NEW YORK – McPheters & Company has released results of a study conducted in co-operation with Condé Nast and CBS Vision which explored the relative effectiveness of ads on television, in magazines, and on the Internet. The study represents an unusual example of collaboration on the part of companies with competing media interests.
The study used McPheters & Company’s AdWorks™ methodology to provide comparable measures of ad effectiveness across multiple media, using 30-second TV ads, full-page 4-color magazine ads, and Internet banner ads in standard sizes. Additionally, eye-tracking software was used to determine whether – and under what circumstances – Internet ads were actually seen by respondents. The work was conducted in CBS Vision’s state-of-the-art Television City facilities at the MGM Grand in Las Vegas.
Matched groups of respondents were recruited to spend 30 minutes with a single medium in a laboratory setting. They either watched a choice of sit-coms, read a magazine they selected, or surfed the Internet at will. At the end of the period, they filled out similar online surveys that asked whether they recalled seeing 4 ads which appeared in the medium they consumed; in order to establish the level of over-claiming, which is known to vary by medium, they were also asked whether they recalled seeing 4 ads that had not appeared. These results were then used to calculate net recall or ad absorption for each medium.
Among the major findings were:
* Within a half hour, magazines effectively delivered more than twice the number of ad impressions as TV and more than 6 times those delivered online
* Though TV doesn’t deliver as many ads per half hour as do magazines, net recall of TV ads was almost twice that of magazine ads; magazines in turn had ad recall almost three times that of Internet banner ads
* 85% of Internet ads served appeared on-screen and could be identified by brand
* Among web users, 63% of banner ads were not seen. Respondents’ eyes passed over 37% of the Internet ads and stopped on slightly less than a third
* For Internet ads, almost all net recall could be attributed to ads that were seen
* Internet video ads appeared much less frequently than banner ads, and their exposure skewed heavily towards young men. When they did appear they were twice as likely to be seen as banner ads.
When study results were used in combination with other information on probability of exposure, a full-page 4-color magazine ad was determined to have 83% of the value of a 30-second television commercial, while a typical Internet banner ad has 16% of the value.
According to Scott McDonald, Senior Vice-President of Research for Condé Nast, “Because different media deliver ad impressions at vastly different rates, this study provides clear evidence that time spent with a medium does not translate into value for advertisers. It also indicates that magazine advertising is undervalued relative to its effectiveness.” Dave Poltrack, Chief Research Officer for CBS and President of CBS Vision, said “As more and more advertisers try to figure out how to communicate their story across media platforms, this form of experimental research will become an increasingly critical element in pre-campaign planning.”
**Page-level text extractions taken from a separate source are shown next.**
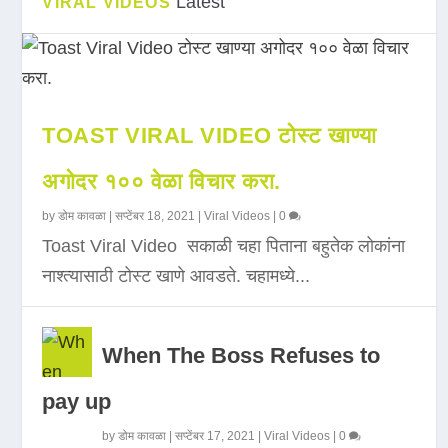
Latest
VIRAL VIDEOS
TOAST VIRAL VIDEO टोस्ट खाण्या
अगोदर १०० वेळा विचार करा.
by
डोम कावळा
|
सप्टेंबर 18, 2021
|
Viral Videos
|
0
Toast Viral Video सकाळी चहा पिताना बहुतेक लोकांना
नाश्त्यासाठी टोस्ट खाणे आवडते. चहामध्ये...
When The Boss Refuses to
pay up
by
डोम कावळा
|
सप्टेंबर 17, 2021
|
Viral Videos
|
0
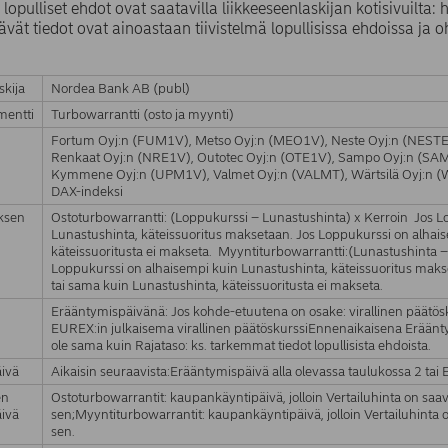
 lopulliset ehdot ovat saatavilla liikkeeseenlaskijan kotisivuilta:
ävät tiedot ovat ainoastaan tiivistelmä lopullisissa ehdoissa ja o
skija
Nordea Bank AB (publ)
umentti
Turbowarrantti (osto ja myynti)
Fortum Oyj:n (FUM1V), Metso Oyj:n (MEO1V), Neste Oyj:n (NESTE)
Renkaat Oyj:n (NRE1V), Outotec Oyj:n (OTE1V), Sampo Oyj:n (SA
Kymmene Oyj:n (UPM1V), Valmet Oyj:n (VALMT), Wärtsilä Oyj:n (W
DAX-indeksi
uksen
Ostoturbowarrantti: (Loppukurssi – Lunastushinta) x Kerroin Jos 
Lunastushinta, käteissuoritus maksetaan. Jos Loppukurssi on alhai
käteissuoritusta ei makseta. Myyntiturbowarrantti:(Lunastushinta –
Loppukurssi on alhaisempi kuin Lunastushinta, käteissuoritus mak
tai sama kuin Lunastushinta, käteissuoritusta ei makseta.
Erääntymispäivänä: Jos kohde-etuutena on osake: virallinen päätös
EUREX:in julkaisema virallinen päätöskurssiEnnenaikaisena Eräänt
ole sama kuin Rajataso: ks. tarkemmat tiedot lopullisista ehdoista.
ivä
Aikaisin seuraavista:Erääntymispäivä alla olevassa taulukossa 2 ta
en
Ostoturbowarrantit: kaupankäyntipäivä, jolloin Vertailuhinta on saav
ivä
sen;Myyntiturbowarrantit: kaupankäyntipäivä, jolloin Vertailuhinta o
sen.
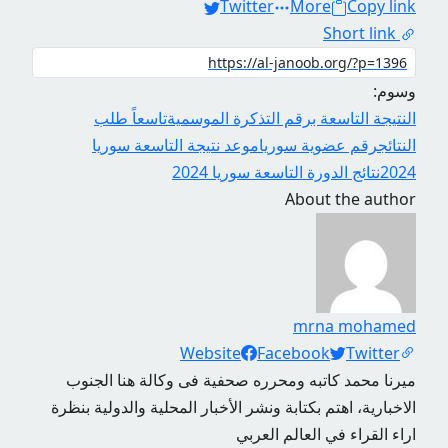
Twitter
More
Copy link
Short link
وسوم:
النتيجة التاسعة برقم التذكرة الموسمية
تاسعاً طلب
النتائج
رقم عضوية سوريا
موعد نتيجة التاسعة سوريا
2024
نتائج الدورة التاسعة سوريا 2024
About the author
mrna mohamed
Social Links
Website
Facebook
Twitter
ميرنا محمد كاتبه ومحرره صحفية فى وكالة هنا الجنوب
الاخبارية، اهتم بكتابة ونشر الأخبار المحلية والدولية بنظرة
اراء القراء في العالم العربي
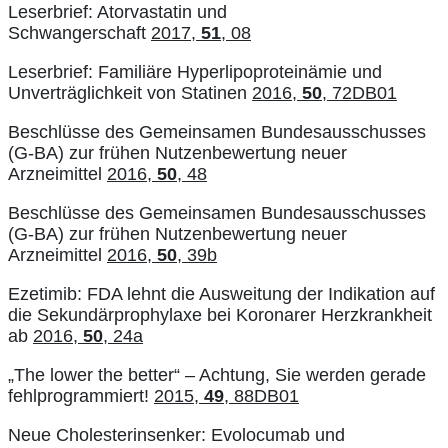
Leserbrief: Atorvastatin und
Schwangerschaft
2017,
51
, 08
Leserbrief: Familiäre Hyperlipoproteinämie und
Unverträglichkeit von Statinen
2016,
50
, 72DB01
Beschlüsse des Gemeinsamen Bundesausschusses
(G-BA) zur frühen Nutzenbewertung neuer
Arzneimittel
2016,
50
, 48
Beschlüsse des Gemeinsamen Bundesausschusses
(G-BA) zur frühen Nutzenbewertung neuer
Arzneimittel
2016,
50
, 39b
Ezetimib: FDA lehnt die Ausweitung der Indikation auf
die Sekundärprophylaxe bei Koronarer Herzkrankheit
ab
2016,
50
, 24a
„The lower the better“ – Achtung, Sie werden gerade
fehlprogrammiert!
2015,
49
, 88DB01
Neue Cholesterinsenker: Evolocumab und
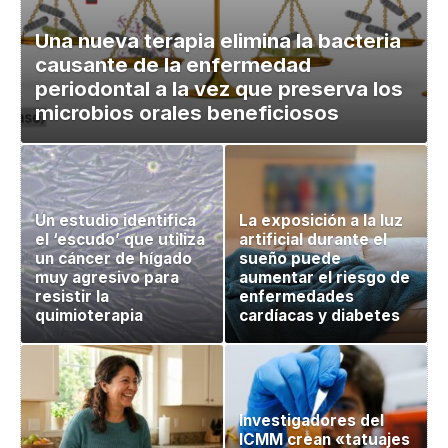
Una nueva terapia elimina la bacteria
causante de la enfermedad
periodontal a la vez que preserva los
microbios orales beneficiosos
Un estudio identifica
La exposición a la luz
el ‘escudo’ que utiliza
artificial durante el
un cáncer de hígado
sueño puede
muy agresivo para
aumentar el riesgo de
resistir la
enfermedades
quimioterapia
cardíacas y diabetes
Investigadores del
ICMM crean «tatuajes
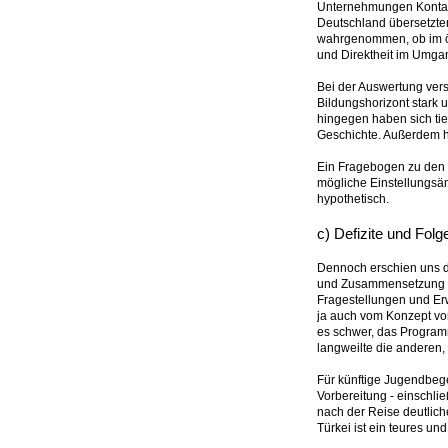
Unternehmungen Kontakte
Deutschland übersetzte
wahrgenommen, ob im öff
und Direktheit im Umga
Bei der Auswertung vers
Bildungshorizont stark 
hingegen haben sich tie
Geschichte. Außerdem 
Ein Fragebogen zu den 
mögliche Einstellungsä
hypothetisch.
c) Defizite und Folg
Dennoch erschien uns d
und Zusammensetzung de
Fragestellungen und Er
ja auch vom Konzept vo
es schwer, das Program
langweilte die anderen
Für künftige Jugendbege
Vorbereitung - einschli
nach der Reise deutlic
Türkei ist ein teures un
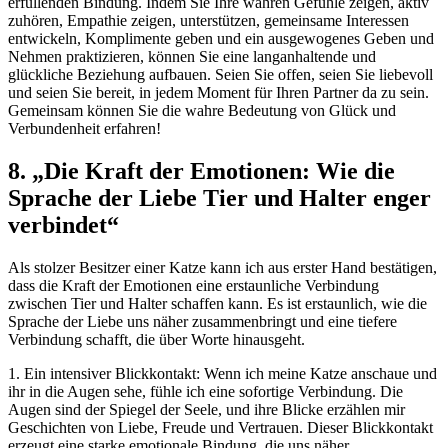
erfüllenden Bindung. Indem Sie Ihre wahren ⁤Gefühle⁢ zeigen, aktiv
zuhören, Empathie ⁢zeigen, unterstützen, gemeinsame Interessen
entwickeln, Komplimente geben und ein ausgewogenes Geben und
Nehmen ⁢praktizieren, ‌können Sie eine langanhaltende ⁢und
glückliche Beziehung aufbauen. Seien Sie ⁤offen, ‌seien Sie liebevoll‍
und seien⁢ Sie bereit, in jedem Moment für Ihren ⁤Partner da zu sein.
Gemeinsam ⁣können Sie die ⁢wahre⁢ Bedeutung von⁣ Glück und
Verbundenheit erfahren!
8. „Die Kraft​ der ‍Emotionen:⁣ Wie die
Sprache⁣ der Liebe Tier und Halter ‍enger
verbindet“
Als stolzer Besitzer einer Katze kann ich aus erster Hand bestätigen,
dass die Kraft der Emotionen eine erstaunliche Verbindung
zwischen Tier und Halter schaffen kann. Es ist erstaunlich, wie die
Sprache der​ Liebe ‍uns näher zusammenbringt und eine tiefere
Verbindung schafft, die ​über ⁢Worte⁢ hinausgeht.
1. Ein intensiver Blickkontakt: Wenn ich meine Katze anschaue und
ihr in ‍die Augen sehe, fühle ich eine sofortige Verbindung. ⁣Die
Augen‌ sind der​ Spiegel der⁤ Seele, und ihre⁣ Blicke erzählen mir
Geschichten von ⁣Liebe, ⁤Freude und Vertrauen. Dieser Blickkontakt
erzeugt eine starke emotionale Bindung, die uns​ näher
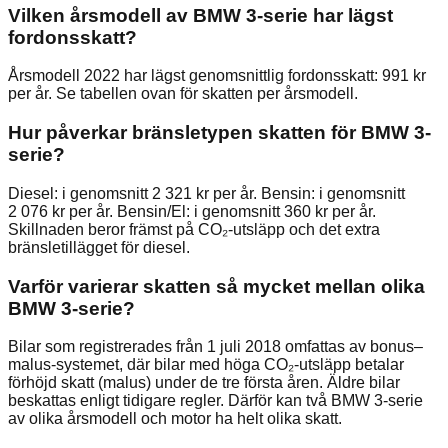
Vilken årsmodell av BMW 3-serie har lägst
fordonsskatt?
Årsmodell 2022 har lägst genomsnittlig fordonsskatt: 991 kr
per år. Se tabellen ovan för skatten per årsmodell.
Hur påverkar bränsletypen skatten för BMW 3-
serie?
Diesel: i genomsnitt 2 321 kr per år. Bensin: i genomsnitt
2 076 kr per år. Bensin/El: i genomsnitt 360 kr per år.
Skillnaden beror främst på CO₂-utsläpp och det extra
bränsletillägget för diesel.
Varför varierar skatten så mycket mellan olika
BMW 3-serie?
Bilar som registrerades från 1 juli 2018 omfattas av bonus–
malus-systemet, där bilar med höga CO₂-utsläpp betalar
förhöjd skatt (malus) under de tre första åren. Äldre bilar
beskattas enligt tidigare regler. Därför kan två BMW 3-serie
av olika årsmodell och motor ha helt olika skatt.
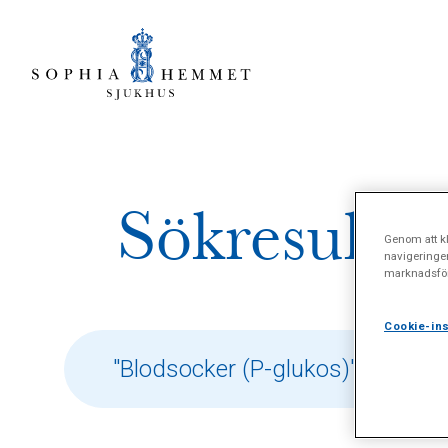
Sökresultat
Genom att kl
navigeringe
marknadsför
Cookie-ins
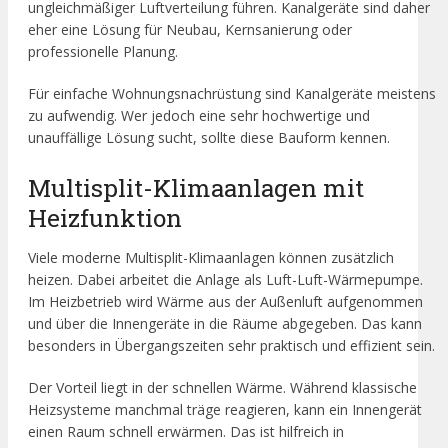
ungleichmäßiger Luftverteilung führen. Kanalgeräte sind daher
eher eine Lösung für Neubau, Kernsanierung oder
professionelle Planung.
Für einfache Wohnungsnachrüstung sind Kanalgeräte meistens
zu aufwendig. Wer jedoch eine sehr hochwertige und
unauffällige Lösung sucht, sollte diese Bauform kennen.
Multisplit-Klimaanlagen mit
Heizfunktion
Viele moderne Multisplit-Klimaanlagen können zusätzlich
heizen. Dabei arbeitet die Anlage als Luft-Luft-Wärmepumpe.
Im Heizbetrieb wird Wärme aus der Außenluft aufgenommen
und über die Innengeräte in die Räume abgegeben. Das kann
besonders in Übergangszeiten sehr praktisch und effizient sein.
Der Vorteil liegt in der schnellen Wärme. Während klassische
Heizsysteme manchmal träge reagieren, kann ein Innengerät
einen Raum schnell erwärmen. Das ist hilfreich in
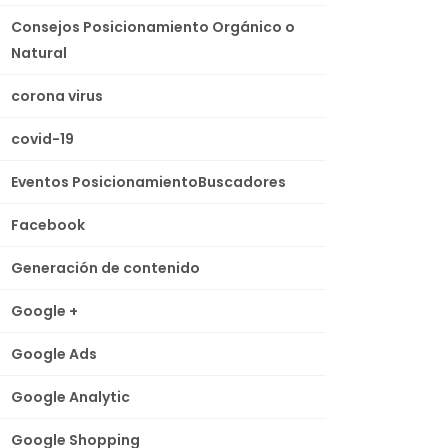
Consejos Posicionamiento Orgánico o
Natural
corona virus
covid-19
Eventos PosicionamientoBuscadores
Facebook
Generación de contenido
Google +
Google Ads
Google Analytic
Google Shopping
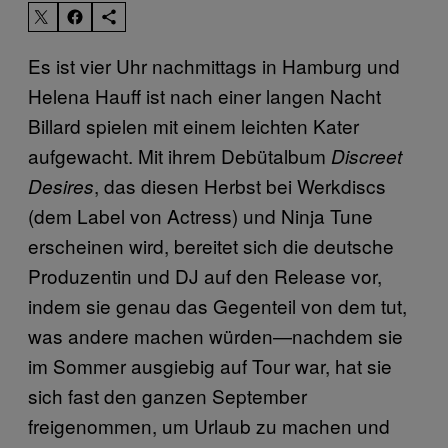
Es ist vier Uhr nachmittags in Hamburg und
Helena Hauff ist nach einer langen Nacht
Billard spielen mit einem leichten Kater
aufgewacht. Mit ihrem Debütalbum
Discreet
, das diesen Herbst bei Werkdiscs
Desires
(dem Label von Actress) und Ninja Tune
erscheinen wird, ­bereitet sich die deutsche
Produzentin und DJ auf den Release vor,
indem sie genau das Gegenteil von dem tut,
was andere machen würden—nachdem sie
im Sommer ausgiebig auf Tour war, hat sie
sich fast den ganzen September
freigenommen, um Urlaub zu machen und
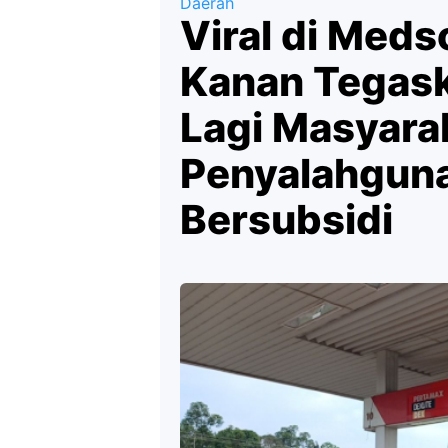
Daerah
Viral di Meds
Kanan Tegask
Lagi Masyara
Penyalahgun
Bersubsidi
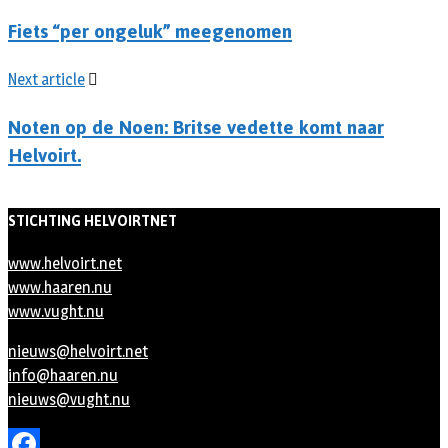
Fiets “per ongeluk” meegenomen
Next article
Noten op de Noen: Britse vedette komt naar
Helvoirt.
STICHTING HELVOIRTNET
www.helvoirt.net
www.haaren.nu
www.vught.nu
nieuws@helvoirt.net
info@haaren.nu
nieuws@vught.nu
“Our findings indicate that we need to learn more about how to engage Internet users with advertising content,” said Rebecca McPheters, CEO of McPheters & Company. “We look forward to expanding this work to look more closely at other forms of Internet advertising, as well as other media – such as cable, newspapers and radio, and specific types of programming or content. While the sample sizes were not significantly robust to release results for individual ad categories, the study suggests that there are real differences in performance that are worthy of further exploration,” she added.
About McPheters & Company
McPheters & Company specializes in strategic planning and research for brands and for companies in media-related fields, including media owners, advertisers, and ad agencies. The company develops business strategies to enhance both long- and short-term profitability. Much of its work is focused on enhancing and documenting the advertising value produced by media brands.